На пристенной скамье за спальным местом стояли корзинки различных размеров и форм; в тех, что побольше, хранилась одежда, сложенная таким образом, чтобы ее нарядная отделка из бус, перьев или меха была хорошо видна. В других корзинах и на стенных крючках располагались вырезанные из бивня кольца, браслеты и ожерелья, материалом для которых служили клыки животных, раковины пресноводных и морских моллюсков и цилиндрические известняковые трубочки, а также разноцветные бусины и подвески из бивня мамонта, среди которых встречались и бусины натурального цвета, но главным украшением этих изделий, безусловно, был янтарь. На стене был укреплен большой кусок мамонтового бивня с гравировкой в виде необычного геометрического орнамента. Даже охотничье оружие и верхние одежды, висевшие на крючках, вполне соответствовали общему изысканному великолепию.
Чем дольше Эйла смотрела, тем больше интересного она замечала, но, похоже, главными объектами ее внимания стали незаконченные резные изделия, лежавшие возле рабочего места, и фигурка Великой Матери, стоявшая в стенной нише.
Ранек следил за взглядом молодой женщины, стараясь уловить в ее глазах оценку того, что она видит. Наконец она взглянула на его улыбающееся лицо. Он сидел перед своим рабочим столом из ножной кости мамонта, вкопанной в земляной пол так, что его поверхность — плоский, слегка вогнутый коленный сустав — располагалась примерно на уровне груди резчика, сидевшего на циновке. На этом столике среди множества кремневых резцов и стамесок, которые он использовал в своей работе, лежала незаконченная фигурка птицы.
— Над ней я сейчас работаю, — сказал Ранек, протягивая фигурку Эйле и следя за выражением ее лица.
Осторожно взяв маленькое изваяние, она окинула его взглядом и повертела в руках, рассматривая детали. Казалось, что-то смущало Эйлу, и она озадаченно поглядывала на фигурку то в фас, то в профиль.

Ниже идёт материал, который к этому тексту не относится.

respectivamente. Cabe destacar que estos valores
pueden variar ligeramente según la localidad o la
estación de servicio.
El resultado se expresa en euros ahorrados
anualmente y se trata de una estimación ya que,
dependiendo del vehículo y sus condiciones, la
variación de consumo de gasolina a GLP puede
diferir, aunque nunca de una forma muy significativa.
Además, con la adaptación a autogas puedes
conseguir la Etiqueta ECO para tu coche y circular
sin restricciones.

— Если смотреть с этой стороны, — удивленно сказала она Ранеку, — то я вижу птицу, но когда поворачиваю ее вот так, то мне кажется, что я вижу женщину!
— Замечательно! Ты все правильно видишь. Именно этого я и добивался. Мне хотелось показать превращение Великой Матери, ее духовное состояние. Она превращается в птицу, чтобы лететь отсюда в мир Духов, но при этом все же сохраняет свою женскую сущность. Хочу соединить эти два ее состояния в едином образе!
Темные глаза Ранека возбужденно сияли, даже его голос слегка дрожал. Эйла улыбнулась, видя такое воодушевление. Она пока не знала этой стороны его натуры. Обычно он казался ей куда более равнодушным, даже когда подшучивал над кем-то из своих сородичей. Ранек вдруг напомнил ей Джондалара, также вдохновенно рассказывавшего ей об идее создания копьеметалки. Она чуть нахмурилась, вспомнив об этом. Казалось, те чудесные летние дни, которые они прожили вдвоем в долине, уже никогда не вернутся. Последнее время Джондалар очень редко улыбался, и даже если это случалось, то его веселье быстро сменялось раздражением. Неожиданно она подумала, что Джондалару, наверное, не понравилось бы то, что она сидит сейчас здесь, разговаривая с Ранеком, и слушает его увлекательный рассказ об этой чудной птичьей фигурке. И это случайно промелькнувшая мысль опечалила и немного рассердила молодую женщину.